- [How to complete this task]: Which lines of the entries below run from the one holding "- 📝 *Minimizing" to the one holding "- 📝 *Seeing", inclusive? Set down exactly those lines and no others.
(Records shown)
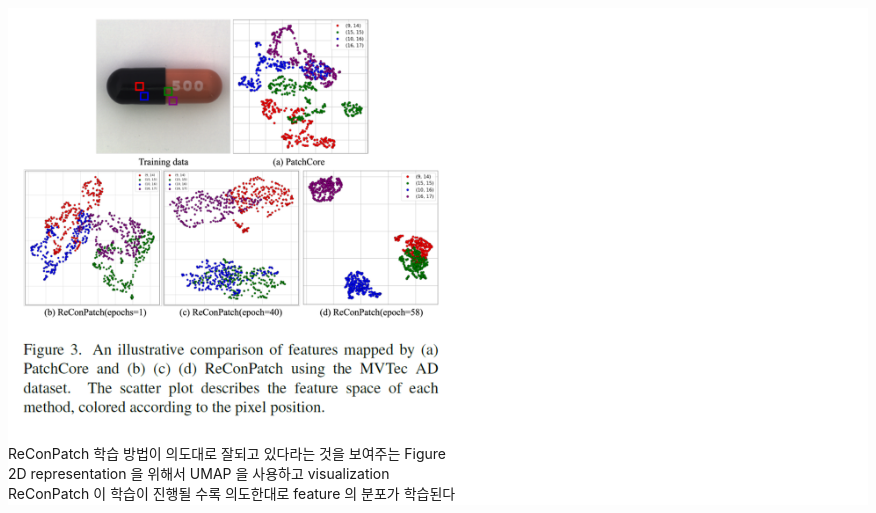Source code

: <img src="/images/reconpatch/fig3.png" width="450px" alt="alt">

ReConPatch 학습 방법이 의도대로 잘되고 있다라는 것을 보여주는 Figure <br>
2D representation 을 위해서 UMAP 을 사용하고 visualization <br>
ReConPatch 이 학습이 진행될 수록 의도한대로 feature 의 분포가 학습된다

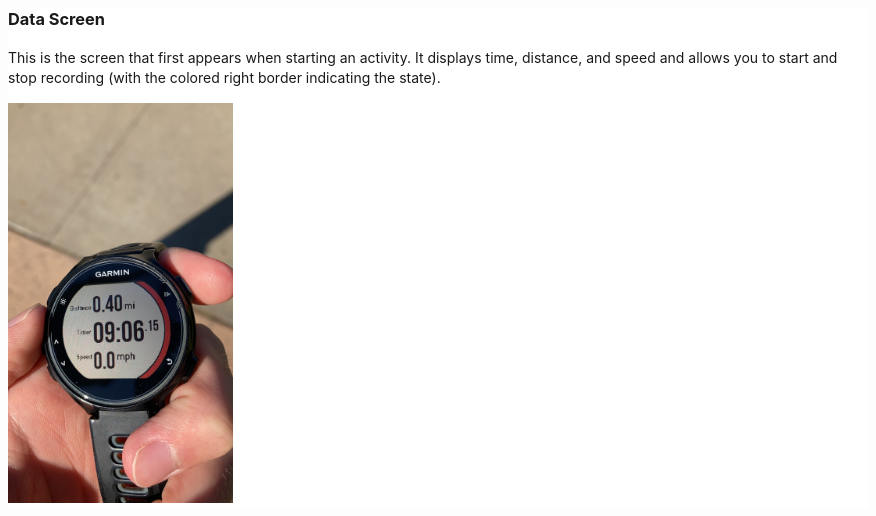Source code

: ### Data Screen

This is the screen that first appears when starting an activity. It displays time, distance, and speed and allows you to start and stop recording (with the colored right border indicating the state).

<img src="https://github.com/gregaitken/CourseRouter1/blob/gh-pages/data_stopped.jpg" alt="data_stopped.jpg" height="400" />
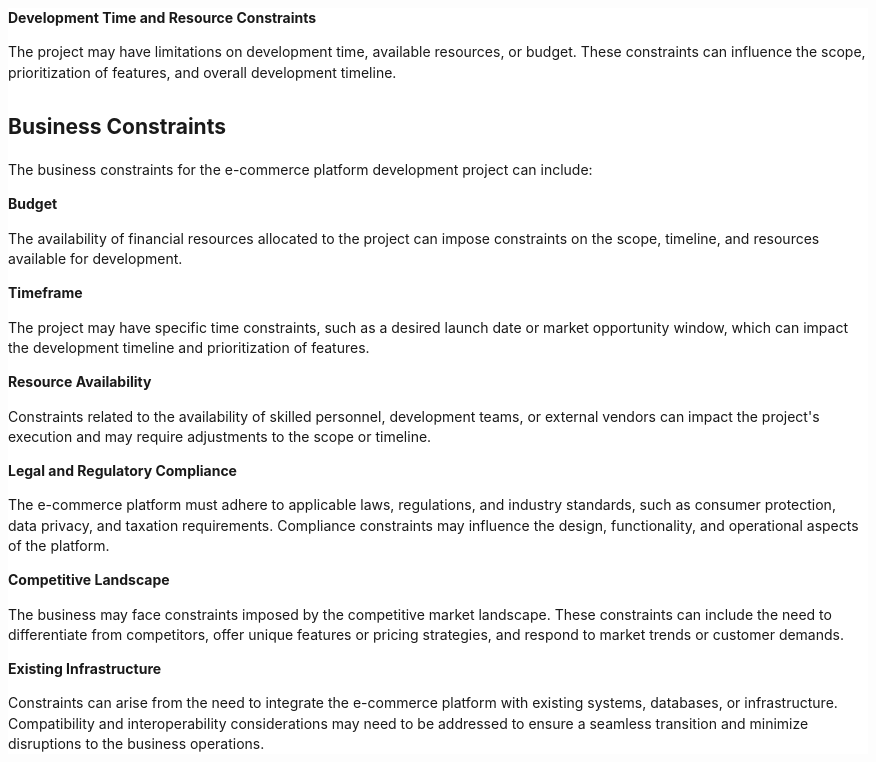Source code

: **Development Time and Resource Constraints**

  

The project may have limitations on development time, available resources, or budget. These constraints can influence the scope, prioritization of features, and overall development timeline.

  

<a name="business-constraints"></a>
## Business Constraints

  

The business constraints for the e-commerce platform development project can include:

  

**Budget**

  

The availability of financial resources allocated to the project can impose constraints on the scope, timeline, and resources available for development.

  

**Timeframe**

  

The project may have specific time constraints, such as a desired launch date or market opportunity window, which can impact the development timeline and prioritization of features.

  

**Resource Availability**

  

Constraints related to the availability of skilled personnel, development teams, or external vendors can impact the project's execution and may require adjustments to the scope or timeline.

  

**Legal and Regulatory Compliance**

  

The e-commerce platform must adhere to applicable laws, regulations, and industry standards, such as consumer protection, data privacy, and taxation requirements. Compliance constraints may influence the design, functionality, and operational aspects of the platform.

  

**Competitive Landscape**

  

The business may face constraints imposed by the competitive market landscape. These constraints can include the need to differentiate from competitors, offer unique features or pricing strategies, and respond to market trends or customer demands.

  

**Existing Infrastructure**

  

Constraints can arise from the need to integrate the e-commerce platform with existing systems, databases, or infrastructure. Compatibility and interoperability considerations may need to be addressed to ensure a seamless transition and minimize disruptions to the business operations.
(End Records shown)
(Records shown)
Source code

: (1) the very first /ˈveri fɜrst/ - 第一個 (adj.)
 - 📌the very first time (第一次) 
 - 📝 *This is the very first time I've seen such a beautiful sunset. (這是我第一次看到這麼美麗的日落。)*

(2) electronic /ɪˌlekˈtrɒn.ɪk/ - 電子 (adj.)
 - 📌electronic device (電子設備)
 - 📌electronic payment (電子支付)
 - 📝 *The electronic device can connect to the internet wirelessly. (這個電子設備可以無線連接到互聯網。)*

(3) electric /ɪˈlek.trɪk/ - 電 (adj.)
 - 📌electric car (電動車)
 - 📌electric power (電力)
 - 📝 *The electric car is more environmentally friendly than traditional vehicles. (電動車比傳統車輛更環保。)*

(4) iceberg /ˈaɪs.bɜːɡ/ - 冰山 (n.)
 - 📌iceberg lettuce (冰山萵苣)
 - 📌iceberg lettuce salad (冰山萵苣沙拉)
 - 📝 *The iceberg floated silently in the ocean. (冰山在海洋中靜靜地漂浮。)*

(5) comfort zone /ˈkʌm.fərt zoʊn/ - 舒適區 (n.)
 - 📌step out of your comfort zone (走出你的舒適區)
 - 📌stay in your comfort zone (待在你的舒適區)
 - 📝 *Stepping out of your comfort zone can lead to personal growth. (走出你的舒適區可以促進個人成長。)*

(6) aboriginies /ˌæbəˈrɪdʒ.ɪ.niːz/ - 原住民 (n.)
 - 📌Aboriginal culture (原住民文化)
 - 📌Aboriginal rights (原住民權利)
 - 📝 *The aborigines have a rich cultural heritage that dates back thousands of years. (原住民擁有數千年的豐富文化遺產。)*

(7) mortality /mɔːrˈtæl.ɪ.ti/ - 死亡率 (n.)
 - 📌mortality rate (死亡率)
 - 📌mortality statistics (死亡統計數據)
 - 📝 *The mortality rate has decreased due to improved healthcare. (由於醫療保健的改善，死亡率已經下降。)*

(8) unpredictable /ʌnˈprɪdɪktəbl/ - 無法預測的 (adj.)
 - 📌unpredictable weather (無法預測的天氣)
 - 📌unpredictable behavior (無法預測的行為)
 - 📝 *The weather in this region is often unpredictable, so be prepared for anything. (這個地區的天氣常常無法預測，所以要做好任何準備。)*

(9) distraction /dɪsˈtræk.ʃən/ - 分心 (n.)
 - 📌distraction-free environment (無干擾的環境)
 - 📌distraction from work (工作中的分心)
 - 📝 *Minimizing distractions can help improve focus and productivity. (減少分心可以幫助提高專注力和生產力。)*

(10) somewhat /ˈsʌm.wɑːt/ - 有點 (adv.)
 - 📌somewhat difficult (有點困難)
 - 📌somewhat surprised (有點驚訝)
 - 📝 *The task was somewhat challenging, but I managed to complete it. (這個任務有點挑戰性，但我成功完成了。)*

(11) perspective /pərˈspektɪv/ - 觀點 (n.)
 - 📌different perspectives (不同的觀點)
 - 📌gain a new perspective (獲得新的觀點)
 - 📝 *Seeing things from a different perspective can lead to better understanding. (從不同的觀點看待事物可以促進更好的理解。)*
(End Records shown)
(Records shown)
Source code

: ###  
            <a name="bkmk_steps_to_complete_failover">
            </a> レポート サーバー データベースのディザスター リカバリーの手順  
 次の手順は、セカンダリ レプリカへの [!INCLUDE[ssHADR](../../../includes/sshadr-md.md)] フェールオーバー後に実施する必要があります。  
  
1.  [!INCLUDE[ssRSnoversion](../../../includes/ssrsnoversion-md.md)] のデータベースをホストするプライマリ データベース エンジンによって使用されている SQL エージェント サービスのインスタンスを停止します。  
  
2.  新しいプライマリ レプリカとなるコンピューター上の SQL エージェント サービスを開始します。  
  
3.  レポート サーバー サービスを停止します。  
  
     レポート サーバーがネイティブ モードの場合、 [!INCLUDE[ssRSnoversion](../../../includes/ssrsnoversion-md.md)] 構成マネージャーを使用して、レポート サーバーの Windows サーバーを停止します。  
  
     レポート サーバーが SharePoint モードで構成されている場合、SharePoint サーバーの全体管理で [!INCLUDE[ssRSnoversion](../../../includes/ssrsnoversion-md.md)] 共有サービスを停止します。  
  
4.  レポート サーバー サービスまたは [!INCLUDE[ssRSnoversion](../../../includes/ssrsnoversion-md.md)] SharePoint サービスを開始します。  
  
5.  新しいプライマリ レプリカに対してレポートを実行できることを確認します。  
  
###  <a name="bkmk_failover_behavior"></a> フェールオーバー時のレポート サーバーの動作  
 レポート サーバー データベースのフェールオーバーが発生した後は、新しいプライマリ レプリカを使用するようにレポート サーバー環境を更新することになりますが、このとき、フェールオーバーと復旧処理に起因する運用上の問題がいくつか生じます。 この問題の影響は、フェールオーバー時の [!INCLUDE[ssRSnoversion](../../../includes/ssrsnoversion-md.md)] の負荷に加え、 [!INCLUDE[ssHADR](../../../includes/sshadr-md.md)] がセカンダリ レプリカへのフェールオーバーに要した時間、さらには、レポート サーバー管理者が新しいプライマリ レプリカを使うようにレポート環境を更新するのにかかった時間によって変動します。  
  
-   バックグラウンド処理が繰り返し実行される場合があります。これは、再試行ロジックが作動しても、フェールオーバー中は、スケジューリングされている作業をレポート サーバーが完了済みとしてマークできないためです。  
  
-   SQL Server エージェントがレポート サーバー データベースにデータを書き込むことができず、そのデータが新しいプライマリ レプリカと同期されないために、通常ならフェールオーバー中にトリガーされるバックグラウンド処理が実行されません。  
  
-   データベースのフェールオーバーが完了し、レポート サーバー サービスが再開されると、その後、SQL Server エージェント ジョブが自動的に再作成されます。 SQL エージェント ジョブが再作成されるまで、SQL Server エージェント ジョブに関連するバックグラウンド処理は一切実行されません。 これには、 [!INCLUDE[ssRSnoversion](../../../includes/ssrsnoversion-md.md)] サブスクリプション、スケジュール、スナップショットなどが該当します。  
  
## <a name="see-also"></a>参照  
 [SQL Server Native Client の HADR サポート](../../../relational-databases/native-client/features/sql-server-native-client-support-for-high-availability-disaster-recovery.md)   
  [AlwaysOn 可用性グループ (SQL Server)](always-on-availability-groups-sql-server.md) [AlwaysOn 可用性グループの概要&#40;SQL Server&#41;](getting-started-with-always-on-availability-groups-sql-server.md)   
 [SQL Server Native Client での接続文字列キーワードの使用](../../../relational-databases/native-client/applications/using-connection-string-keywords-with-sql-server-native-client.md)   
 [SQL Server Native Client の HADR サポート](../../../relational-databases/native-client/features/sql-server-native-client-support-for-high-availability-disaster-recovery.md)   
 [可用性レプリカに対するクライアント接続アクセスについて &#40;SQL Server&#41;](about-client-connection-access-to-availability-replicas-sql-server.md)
(End Records shown)
- [Response]:
 - 📝 *Minimizing distractions can help improve focus and productivity. (減少分心可以幫助提高專注力和生產力。)*

(10) somewhat /ˈsʌm.wɑːt/ - 有點 (adv.)
 - 📌somewhat difficult (有點困難)
 - 📌somewhat surprised (有點驚訝)
 - 📝 *The task was somewhat challenging, but I managed to complete it. (這個任務有點挑戰性，但我成功完成了。)*

(11) perspective /pərˈspektɪv/ - 觀點 (n.)
 - 📌different perspectives (不同的觀點)
 - 📌gain a new perspective (獲得新的觀點)
 - 📝 *Seeing things from a different perspective can lead to better understanding. (從不同的觀點看待事物可以促進更好的理解。)*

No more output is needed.